Required action:
Go to the line below containing "3: (123, 96, 0.83)" and print exactly from there through the line containing "41: (136, 62, 0.82)", both included. Print nothing else.

Data for review:
-------
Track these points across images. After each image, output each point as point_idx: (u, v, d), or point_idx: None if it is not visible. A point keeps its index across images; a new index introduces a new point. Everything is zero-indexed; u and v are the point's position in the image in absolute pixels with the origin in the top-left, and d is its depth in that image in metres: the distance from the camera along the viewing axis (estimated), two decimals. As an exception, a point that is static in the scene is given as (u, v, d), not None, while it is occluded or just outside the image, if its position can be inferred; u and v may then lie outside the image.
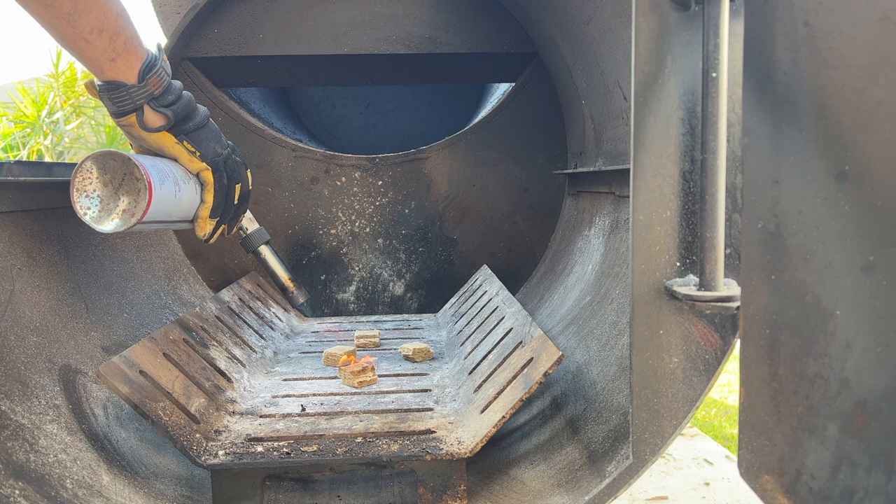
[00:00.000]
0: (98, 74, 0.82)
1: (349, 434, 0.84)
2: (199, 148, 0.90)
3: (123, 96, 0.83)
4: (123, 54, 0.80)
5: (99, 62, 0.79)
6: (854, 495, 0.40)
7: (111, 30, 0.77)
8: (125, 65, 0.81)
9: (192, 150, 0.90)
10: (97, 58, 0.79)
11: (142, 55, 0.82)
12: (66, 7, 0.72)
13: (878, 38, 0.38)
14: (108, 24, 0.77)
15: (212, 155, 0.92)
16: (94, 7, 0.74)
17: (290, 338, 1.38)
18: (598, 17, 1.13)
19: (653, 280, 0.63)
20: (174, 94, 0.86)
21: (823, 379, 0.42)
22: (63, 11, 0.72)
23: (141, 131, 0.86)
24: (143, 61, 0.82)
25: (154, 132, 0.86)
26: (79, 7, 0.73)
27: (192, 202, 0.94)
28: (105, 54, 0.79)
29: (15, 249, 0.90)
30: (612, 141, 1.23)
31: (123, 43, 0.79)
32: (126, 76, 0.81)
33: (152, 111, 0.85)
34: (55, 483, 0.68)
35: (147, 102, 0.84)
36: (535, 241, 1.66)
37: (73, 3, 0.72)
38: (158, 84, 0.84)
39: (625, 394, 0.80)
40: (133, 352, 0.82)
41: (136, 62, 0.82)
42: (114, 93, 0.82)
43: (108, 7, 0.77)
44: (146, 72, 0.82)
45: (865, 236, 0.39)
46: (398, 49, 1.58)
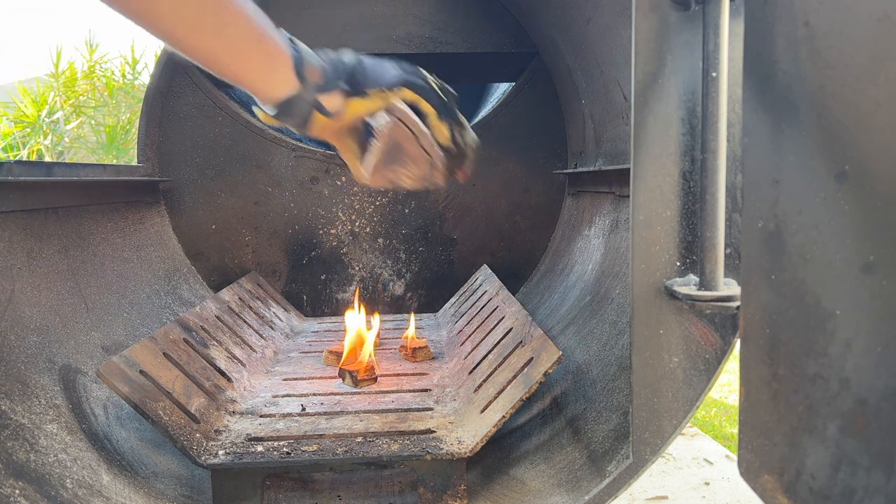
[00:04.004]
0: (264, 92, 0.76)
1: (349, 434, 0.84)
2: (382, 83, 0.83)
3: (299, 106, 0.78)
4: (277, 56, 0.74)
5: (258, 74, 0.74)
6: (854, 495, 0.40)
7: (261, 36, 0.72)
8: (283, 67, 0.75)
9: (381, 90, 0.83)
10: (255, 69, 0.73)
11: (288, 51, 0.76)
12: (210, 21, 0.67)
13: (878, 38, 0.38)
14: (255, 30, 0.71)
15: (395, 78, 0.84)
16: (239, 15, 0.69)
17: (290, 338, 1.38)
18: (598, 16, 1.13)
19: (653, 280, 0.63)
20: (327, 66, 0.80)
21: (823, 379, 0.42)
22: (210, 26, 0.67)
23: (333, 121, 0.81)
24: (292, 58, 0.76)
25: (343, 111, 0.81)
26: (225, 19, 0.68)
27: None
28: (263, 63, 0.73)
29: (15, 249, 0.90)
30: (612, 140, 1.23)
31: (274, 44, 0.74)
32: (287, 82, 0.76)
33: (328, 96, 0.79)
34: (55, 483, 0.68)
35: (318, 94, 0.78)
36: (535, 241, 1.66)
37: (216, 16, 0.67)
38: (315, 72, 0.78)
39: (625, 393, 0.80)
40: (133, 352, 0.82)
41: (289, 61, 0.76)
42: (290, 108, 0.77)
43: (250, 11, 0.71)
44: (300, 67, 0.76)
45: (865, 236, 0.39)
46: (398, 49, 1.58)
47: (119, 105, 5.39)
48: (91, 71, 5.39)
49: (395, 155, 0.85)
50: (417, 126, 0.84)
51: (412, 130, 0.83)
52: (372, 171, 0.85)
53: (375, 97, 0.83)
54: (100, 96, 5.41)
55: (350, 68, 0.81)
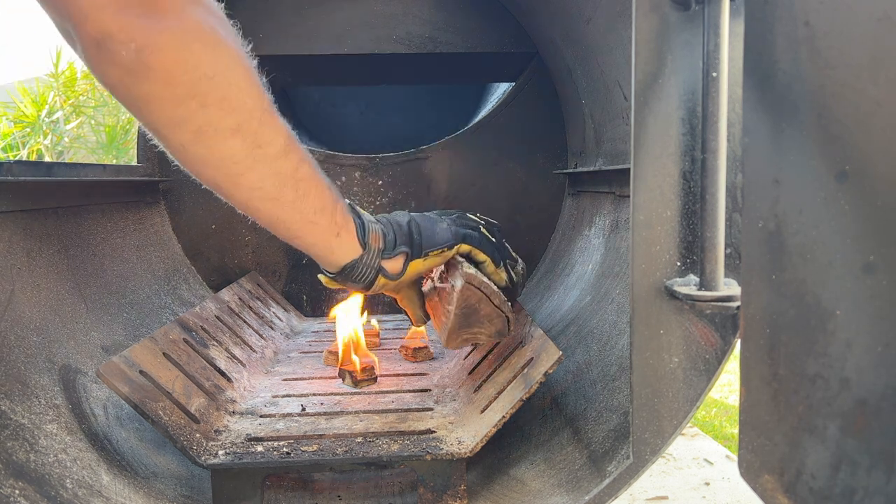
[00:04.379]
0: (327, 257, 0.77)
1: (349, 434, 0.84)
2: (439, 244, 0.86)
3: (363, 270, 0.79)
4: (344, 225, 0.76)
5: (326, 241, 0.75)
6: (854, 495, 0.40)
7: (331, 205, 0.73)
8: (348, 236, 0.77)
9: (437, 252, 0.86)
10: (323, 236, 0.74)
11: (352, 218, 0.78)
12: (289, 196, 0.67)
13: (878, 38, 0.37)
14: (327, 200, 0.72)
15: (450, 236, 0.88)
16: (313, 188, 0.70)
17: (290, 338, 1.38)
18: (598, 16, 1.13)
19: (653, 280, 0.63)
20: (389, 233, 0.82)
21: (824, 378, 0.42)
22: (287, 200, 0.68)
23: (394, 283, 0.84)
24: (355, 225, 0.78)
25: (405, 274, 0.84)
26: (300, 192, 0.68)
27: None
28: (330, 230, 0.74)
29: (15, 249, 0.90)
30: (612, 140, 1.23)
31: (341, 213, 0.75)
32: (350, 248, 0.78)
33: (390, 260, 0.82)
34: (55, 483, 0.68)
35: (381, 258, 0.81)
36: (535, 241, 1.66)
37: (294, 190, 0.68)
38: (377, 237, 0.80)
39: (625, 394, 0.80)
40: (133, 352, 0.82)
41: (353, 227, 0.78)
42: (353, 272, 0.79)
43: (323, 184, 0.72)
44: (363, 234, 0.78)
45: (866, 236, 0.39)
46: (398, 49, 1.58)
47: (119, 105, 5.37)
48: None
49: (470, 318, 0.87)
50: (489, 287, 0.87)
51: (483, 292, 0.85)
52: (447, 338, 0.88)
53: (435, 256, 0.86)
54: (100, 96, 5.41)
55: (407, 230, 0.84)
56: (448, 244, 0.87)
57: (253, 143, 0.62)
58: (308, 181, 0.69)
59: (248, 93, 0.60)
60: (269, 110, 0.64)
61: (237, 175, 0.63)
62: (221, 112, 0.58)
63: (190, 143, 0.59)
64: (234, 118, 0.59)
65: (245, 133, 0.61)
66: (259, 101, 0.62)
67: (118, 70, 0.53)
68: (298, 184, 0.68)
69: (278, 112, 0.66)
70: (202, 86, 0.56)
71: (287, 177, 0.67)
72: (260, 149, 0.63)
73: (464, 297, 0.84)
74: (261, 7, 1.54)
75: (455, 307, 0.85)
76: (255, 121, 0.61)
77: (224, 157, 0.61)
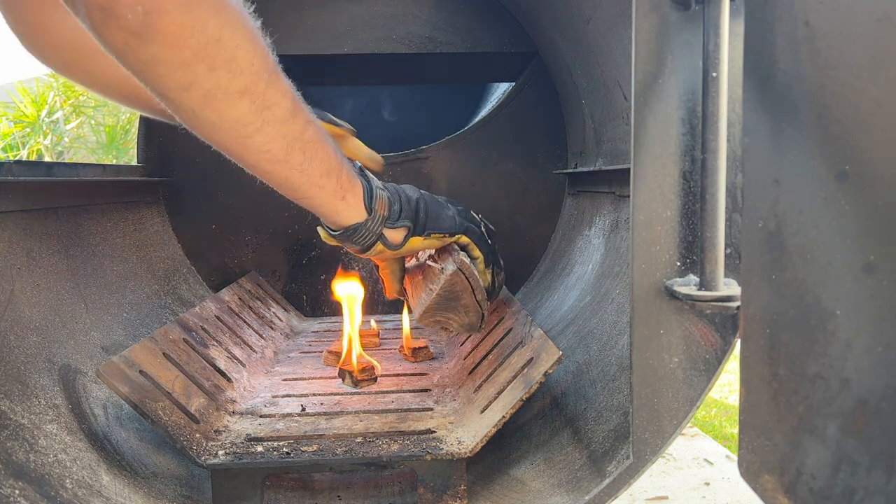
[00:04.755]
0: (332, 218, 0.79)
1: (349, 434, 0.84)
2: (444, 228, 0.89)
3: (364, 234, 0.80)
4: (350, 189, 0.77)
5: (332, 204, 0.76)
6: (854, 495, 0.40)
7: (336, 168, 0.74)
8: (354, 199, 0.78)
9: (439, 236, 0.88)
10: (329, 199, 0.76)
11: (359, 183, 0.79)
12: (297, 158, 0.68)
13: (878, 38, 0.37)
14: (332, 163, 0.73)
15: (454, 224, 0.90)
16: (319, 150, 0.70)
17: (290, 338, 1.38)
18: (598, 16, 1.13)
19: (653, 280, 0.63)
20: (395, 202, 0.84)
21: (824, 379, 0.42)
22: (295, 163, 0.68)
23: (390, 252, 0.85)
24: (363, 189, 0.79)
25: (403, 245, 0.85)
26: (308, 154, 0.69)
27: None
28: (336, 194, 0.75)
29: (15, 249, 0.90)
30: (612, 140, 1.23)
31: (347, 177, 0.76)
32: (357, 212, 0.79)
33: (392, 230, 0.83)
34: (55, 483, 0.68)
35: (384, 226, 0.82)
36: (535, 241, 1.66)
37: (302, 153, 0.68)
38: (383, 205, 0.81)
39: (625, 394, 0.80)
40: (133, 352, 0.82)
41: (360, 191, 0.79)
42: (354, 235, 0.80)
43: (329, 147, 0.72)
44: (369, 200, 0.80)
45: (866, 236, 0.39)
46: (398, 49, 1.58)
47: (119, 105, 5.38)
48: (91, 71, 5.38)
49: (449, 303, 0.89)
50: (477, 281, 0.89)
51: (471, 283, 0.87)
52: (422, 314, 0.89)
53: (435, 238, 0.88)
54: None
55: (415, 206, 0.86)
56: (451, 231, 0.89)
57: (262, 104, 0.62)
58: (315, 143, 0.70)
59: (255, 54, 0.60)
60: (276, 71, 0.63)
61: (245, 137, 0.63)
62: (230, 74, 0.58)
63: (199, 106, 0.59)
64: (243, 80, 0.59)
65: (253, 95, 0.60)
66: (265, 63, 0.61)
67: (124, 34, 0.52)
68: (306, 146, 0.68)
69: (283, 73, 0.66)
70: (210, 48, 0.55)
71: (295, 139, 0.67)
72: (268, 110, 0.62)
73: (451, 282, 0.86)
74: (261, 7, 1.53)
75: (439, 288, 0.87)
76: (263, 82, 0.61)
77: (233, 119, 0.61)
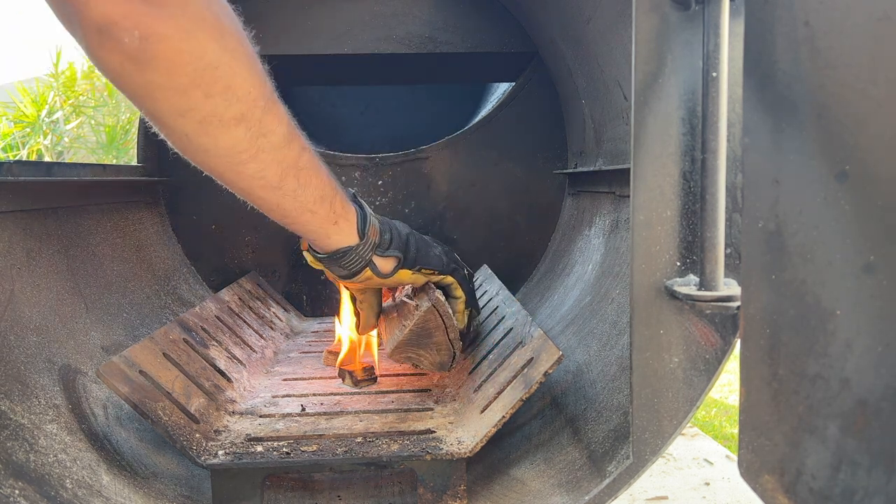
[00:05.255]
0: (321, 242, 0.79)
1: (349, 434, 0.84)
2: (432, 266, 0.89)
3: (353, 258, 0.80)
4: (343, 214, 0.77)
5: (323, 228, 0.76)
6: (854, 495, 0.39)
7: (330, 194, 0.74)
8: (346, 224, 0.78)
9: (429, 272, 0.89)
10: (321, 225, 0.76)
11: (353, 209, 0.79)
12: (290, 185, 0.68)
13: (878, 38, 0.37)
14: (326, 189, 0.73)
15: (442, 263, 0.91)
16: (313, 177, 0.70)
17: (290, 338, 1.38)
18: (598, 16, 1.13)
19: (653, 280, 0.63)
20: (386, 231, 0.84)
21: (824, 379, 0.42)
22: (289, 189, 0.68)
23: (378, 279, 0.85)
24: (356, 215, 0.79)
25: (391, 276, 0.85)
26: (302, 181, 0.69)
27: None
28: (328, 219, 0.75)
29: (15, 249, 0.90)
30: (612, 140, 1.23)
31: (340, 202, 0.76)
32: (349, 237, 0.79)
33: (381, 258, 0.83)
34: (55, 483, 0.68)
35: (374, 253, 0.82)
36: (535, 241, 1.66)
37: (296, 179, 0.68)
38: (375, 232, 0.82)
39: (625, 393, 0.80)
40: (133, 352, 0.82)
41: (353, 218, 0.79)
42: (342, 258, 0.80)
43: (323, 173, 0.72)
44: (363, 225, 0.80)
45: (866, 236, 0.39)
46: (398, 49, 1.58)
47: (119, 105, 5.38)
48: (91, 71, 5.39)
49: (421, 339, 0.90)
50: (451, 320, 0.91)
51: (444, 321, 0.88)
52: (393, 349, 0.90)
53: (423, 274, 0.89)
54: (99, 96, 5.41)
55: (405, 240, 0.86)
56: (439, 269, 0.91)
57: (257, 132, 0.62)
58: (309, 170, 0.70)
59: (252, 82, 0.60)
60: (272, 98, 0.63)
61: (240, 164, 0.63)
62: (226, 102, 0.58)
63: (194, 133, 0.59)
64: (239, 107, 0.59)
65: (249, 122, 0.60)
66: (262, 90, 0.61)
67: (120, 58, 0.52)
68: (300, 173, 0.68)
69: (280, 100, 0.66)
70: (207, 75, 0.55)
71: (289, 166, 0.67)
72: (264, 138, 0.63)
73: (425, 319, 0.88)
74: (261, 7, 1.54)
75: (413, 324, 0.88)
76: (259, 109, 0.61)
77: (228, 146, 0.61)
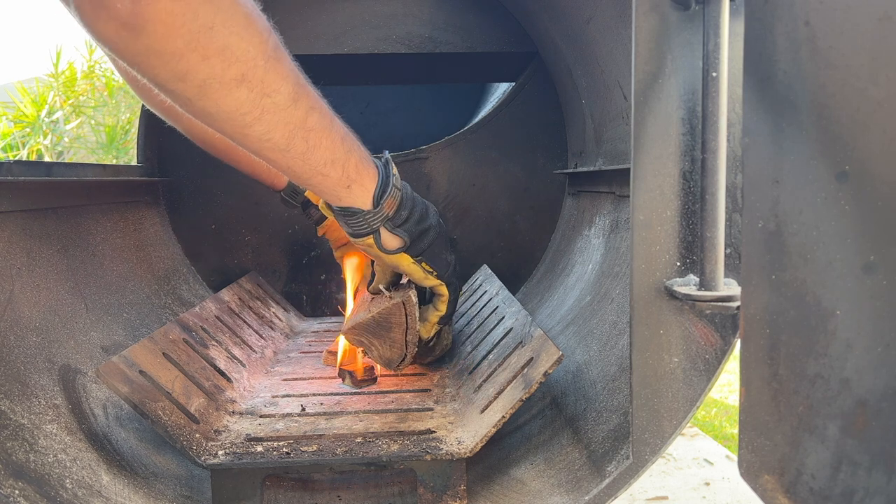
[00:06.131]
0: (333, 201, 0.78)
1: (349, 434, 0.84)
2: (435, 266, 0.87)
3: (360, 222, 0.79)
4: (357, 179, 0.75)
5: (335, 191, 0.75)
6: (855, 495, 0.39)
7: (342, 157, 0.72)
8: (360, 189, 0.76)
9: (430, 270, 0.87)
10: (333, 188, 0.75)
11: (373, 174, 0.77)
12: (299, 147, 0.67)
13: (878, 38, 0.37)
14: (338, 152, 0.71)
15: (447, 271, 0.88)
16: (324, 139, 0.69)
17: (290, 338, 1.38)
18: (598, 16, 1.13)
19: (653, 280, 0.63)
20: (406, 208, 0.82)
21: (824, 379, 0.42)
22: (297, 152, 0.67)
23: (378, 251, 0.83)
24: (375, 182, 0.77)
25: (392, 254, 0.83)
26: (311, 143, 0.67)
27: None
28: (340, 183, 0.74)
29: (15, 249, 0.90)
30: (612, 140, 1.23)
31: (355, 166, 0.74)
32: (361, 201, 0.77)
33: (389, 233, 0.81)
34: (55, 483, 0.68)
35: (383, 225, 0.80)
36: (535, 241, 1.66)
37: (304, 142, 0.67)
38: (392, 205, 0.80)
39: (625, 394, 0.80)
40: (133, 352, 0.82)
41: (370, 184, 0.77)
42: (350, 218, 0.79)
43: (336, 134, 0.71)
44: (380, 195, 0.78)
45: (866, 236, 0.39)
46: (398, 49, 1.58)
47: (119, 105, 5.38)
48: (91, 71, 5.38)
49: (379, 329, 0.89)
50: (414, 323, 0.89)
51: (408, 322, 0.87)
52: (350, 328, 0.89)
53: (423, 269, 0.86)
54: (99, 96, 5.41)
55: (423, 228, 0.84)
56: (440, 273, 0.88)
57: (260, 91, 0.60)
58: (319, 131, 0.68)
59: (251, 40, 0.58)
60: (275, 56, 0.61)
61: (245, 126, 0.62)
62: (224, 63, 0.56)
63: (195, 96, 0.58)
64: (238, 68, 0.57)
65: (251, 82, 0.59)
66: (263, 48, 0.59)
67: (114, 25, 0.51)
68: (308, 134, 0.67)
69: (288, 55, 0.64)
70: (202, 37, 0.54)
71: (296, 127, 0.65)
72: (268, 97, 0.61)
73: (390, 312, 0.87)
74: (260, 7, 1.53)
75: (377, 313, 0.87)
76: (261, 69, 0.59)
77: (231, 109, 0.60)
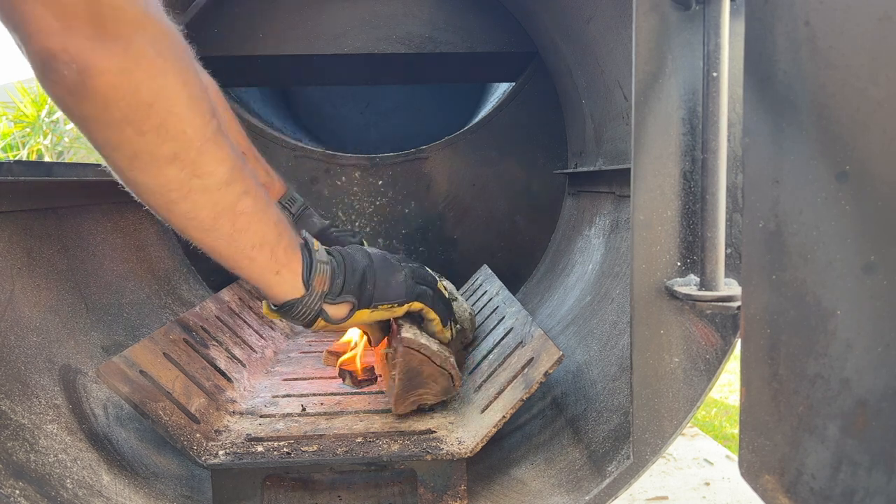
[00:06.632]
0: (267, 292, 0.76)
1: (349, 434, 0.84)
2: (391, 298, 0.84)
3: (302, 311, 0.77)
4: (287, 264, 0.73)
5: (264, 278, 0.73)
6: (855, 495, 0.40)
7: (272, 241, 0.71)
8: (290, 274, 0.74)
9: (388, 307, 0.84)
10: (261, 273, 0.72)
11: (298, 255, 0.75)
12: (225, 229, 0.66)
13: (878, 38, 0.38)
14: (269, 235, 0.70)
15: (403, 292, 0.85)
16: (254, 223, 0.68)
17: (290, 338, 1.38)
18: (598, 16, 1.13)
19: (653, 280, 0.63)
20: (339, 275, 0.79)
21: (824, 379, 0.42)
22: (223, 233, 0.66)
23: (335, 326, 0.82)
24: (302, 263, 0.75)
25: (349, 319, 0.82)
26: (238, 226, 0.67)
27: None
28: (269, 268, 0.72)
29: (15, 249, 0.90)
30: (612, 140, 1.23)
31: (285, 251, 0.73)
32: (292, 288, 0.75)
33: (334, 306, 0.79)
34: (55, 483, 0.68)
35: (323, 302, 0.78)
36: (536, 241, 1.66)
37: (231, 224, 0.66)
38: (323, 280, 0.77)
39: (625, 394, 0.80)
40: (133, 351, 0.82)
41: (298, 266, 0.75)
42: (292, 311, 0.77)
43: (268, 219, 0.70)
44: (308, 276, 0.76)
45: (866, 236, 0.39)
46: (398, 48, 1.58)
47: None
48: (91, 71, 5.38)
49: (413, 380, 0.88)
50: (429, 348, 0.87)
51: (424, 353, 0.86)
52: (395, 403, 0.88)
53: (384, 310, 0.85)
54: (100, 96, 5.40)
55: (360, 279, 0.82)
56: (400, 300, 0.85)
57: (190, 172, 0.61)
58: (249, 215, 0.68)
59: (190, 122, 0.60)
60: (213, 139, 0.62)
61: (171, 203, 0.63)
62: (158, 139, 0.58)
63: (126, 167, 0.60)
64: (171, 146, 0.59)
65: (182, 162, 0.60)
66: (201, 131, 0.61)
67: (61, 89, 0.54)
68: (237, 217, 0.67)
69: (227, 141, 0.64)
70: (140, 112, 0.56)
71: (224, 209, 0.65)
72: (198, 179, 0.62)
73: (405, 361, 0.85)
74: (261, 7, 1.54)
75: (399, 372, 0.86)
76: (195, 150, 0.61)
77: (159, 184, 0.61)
-------
Answer section:
3: (123, 96, 0.83)
4: (123, 54, 0.80)
5: (99, 62, 0.79)
6: (854, 495, 0.40)
7: (111, 30, 0.77)
8: (125, 65, 0.81)
9: (192, 150, 0.90)
10: (97, 58, 0.79)
11: (142, 55, 0.82)
12: (66, 7, 0.72)
13: (878, 38, 0.38)
14: (108, 24, 0.77)
15: (212, 155, 0.92)
16: (94, 7, 0.74)
17: (290, 338, 1.38)
18: (598, 17, 1.13)
19: (653, 280, 0.63)
20: (174, 94, 0.86)
21: (823, 379, 0.42)
22: (63, 11, 0.72)
23: (141, 131, 0.86)
24: (143, 61, 0.82)
25: (154, 132, 0.86)
26: (79, 7, 0.73)
27: (192, 202, 0.94)
28: (105, 54, 0.79)
29: (15, 249, 0.90)
30: (612, 141, 1.23)
31: (123, 43, 0.79)
32: (126, 76, 0.81)
33: (152, 111, 0.85)
34: (55, 483, 0.68)
35: (147, 102, 0.84)
36: (535, 241, 1.66)
37: (73, 3, 0.72)
38: (158, 84, 0.84)
39: (625, 394, 0.80)
40: (133, 352, 0.82)
41: (136, 62, 0.82)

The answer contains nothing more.